Hmm, it's not that simple. When L2 stack splits technically BR1 is not a BAGG anymore - each L2 switch is separate device now and since you can't really have a LAGG between one device on one end and many devices on another end, LACP on L3 stack will bring one of the BR1's physical ports down. Thus one of your L2 switches will become isolated. If you don't have LACP on the BR1 it's even more dangerous - there will be a loop over the L3 stack inside VLAN 3 (and native VLAN if you have it allowed on the BR1). Practically you have three scenarios in case of L2 split brain:
1. Configure MAD in L2 and thus when IRF link goes down one of your L2 switches will become isolated in a controlled and predictable way.
2. Do not configure MAD. Use LACP on BR1. When IRF link goes down hope that LACP will engage correctly and disable one of L3's BR1 ports. You can control which port will go down by tweaking LACP port priorities. It's a less cotrolled way then the first with MAD and less desirable, as physically ports facing hosts on the L2 switch that will loose its uplink will stay up and they won't be able to realise that their link is not working anymore.

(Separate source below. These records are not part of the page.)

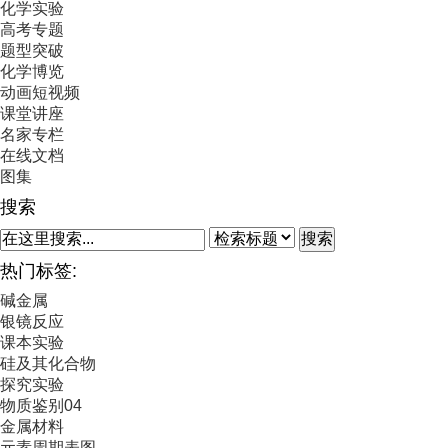
化学实验
高考专题
题型突破
化学博览
动画短视频
课堂讲座
名家专栏
在线文档
图集
搜索
搜索
热门标签:
碱金属
银镜反应
课本实验
硅及其化合物
探究实验
物质鉴别04
金属材料
元素周期表图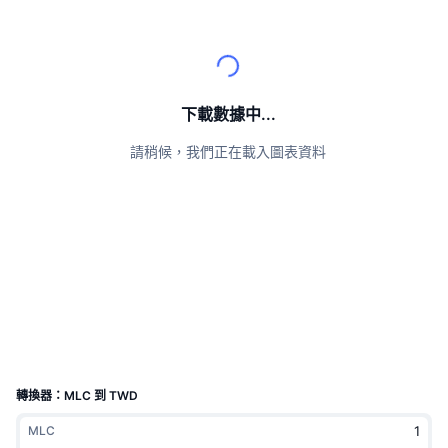
頂級交易者
文章
交易所流入/流出
DEX API
匯率換算
排行榜
現貨
情緒
企業
電子報
指標
熱門
衍生品
定價
CMC Launch
下載數據中...
即將推出
恐懼與貪婪指數
請稍候，我們正在載入圖表資料
資源
CMC Labs
近期新增
山寨幣季節指數
CMC Max
贏家與輸家
市場循環指標
文檔
頭條新聞
最多造訪
比特幣市佔率
常見問題解答
Telegram 機器人
社群情緒
CoinMarketCap 20 指數
AI 整合
廣告
區塊鏈排行榜
CoinMarketCap 100 指數
CMC代理中心
轉換器：MLC 到 TWD
預測市場
ETF資金流向
網頁套件
MLC
技能市場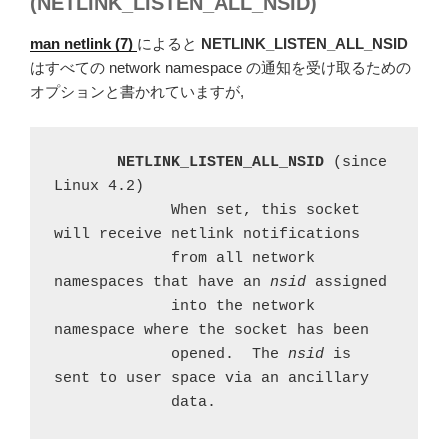
(NETLINK_LISTEN_ALL_NSID)
man netlink (7)
によると
NETLINK_LISTEN_ALL_NSID
はすべての network namespace の通知を受け取るための
オプションと書かれていますが,
NETLINK_LISTEN_ALL_NSID 
(since 
Linux 4.2)

             When set, this socket 
will receive netlink notifications

             from all network 
namespaces that have an 
nsid
 assigned

             into the network 
namespace where the socket has been

             opened.  The 
nsid
 is 
sent to user space via an ancillary

             data.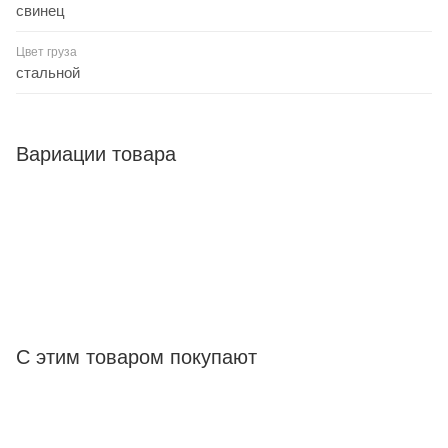
свинец
Цвет груза
стальной
Вариации товара
С этим товаром покупают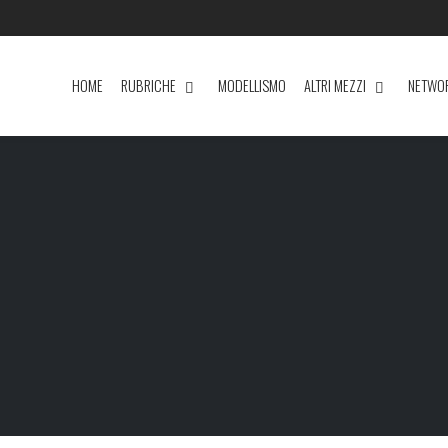
HOME
RUBRICHE
MODELLISMO
ALTRI MEZZI
NETWO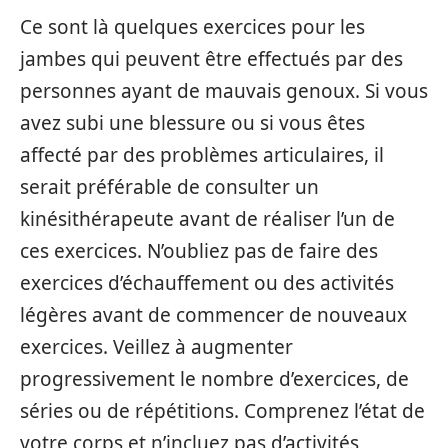
Ce sont là quelques exercices pour les
jambes qui peuvent être effectués par des
personnes ayant de mauvais genoux. Si vous
avez subi une blessure ou si vous êtes
affecté par des problèmes articulaires, il
serait préférable de consulter un
kinésithérapeute avant de réaliser l’un de
ces exercices. N’oubliez pas de faire des
exercices d’échauffement ou des activités
légères avant de commencer de nouveaux
exercices. Veillez à augmenter
progressivement le nombre d’exercices, de
séries ou de répétitions. Comprenez l’état de
votre corps et n’incluez pas d’activités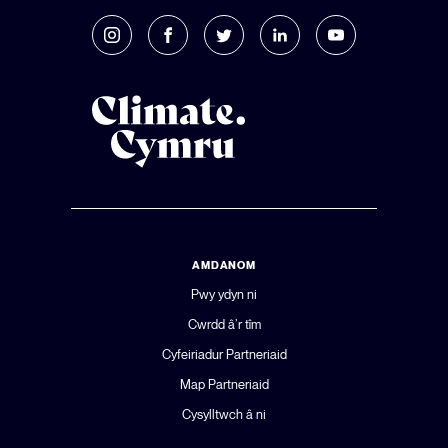
AMDANOM
Pwy ydyn ni
Cwrdd â’r tîm
Cyfeiriadur Partneriaid
Map Partneriaid
Cysylltwch â ni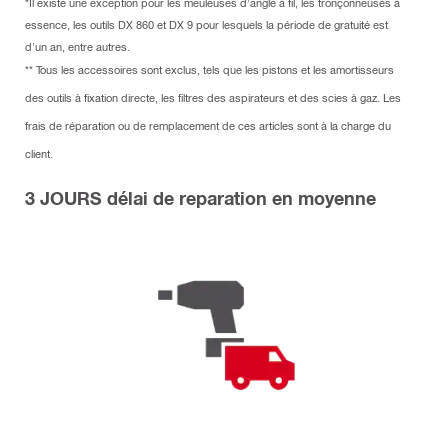
*Il existe une exception pour les meuleuses d'angle à fil, les tronçonneuses à
essence, les outils DX 860 et DX 9 pour lesquels la période de gratuité est
d'un an, entre autres.
** Tous les accessoires sont exclus, tels que les pistons et les amortisseurs
des outils à fixation directe, les filtres des aspirateurs et des scies à gaz. Les
frais de réparation ou de remplacement de ces articles sont à la charge du
client.
3 JOURS délai de reparation en moyenne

3. Do not configure MAD. Use static aggregation on BR1 (no LACP). When IRF link between L2 switches goes down, keep your phone nearby to call HPE support and raise Severity 1 (network down) or Severity 2 (critically degraded) ticket depending how lucky you are and how far the broadcast storm will propagate. You may say that having loop-detection and/or STP in the network should help to avoid the disaster and it is absolutely correct, but all consequences should be carefully assessed.
Summary: IRF domain ID is required for LACP, ARP and ND MAD. You need to use it and each IRF fabric should have unique domain ID. If you don't want to change IRF domain ID of L2 fabric - use BFD MAD in the fabric as BFD MAD doesn't require unique domain IDs.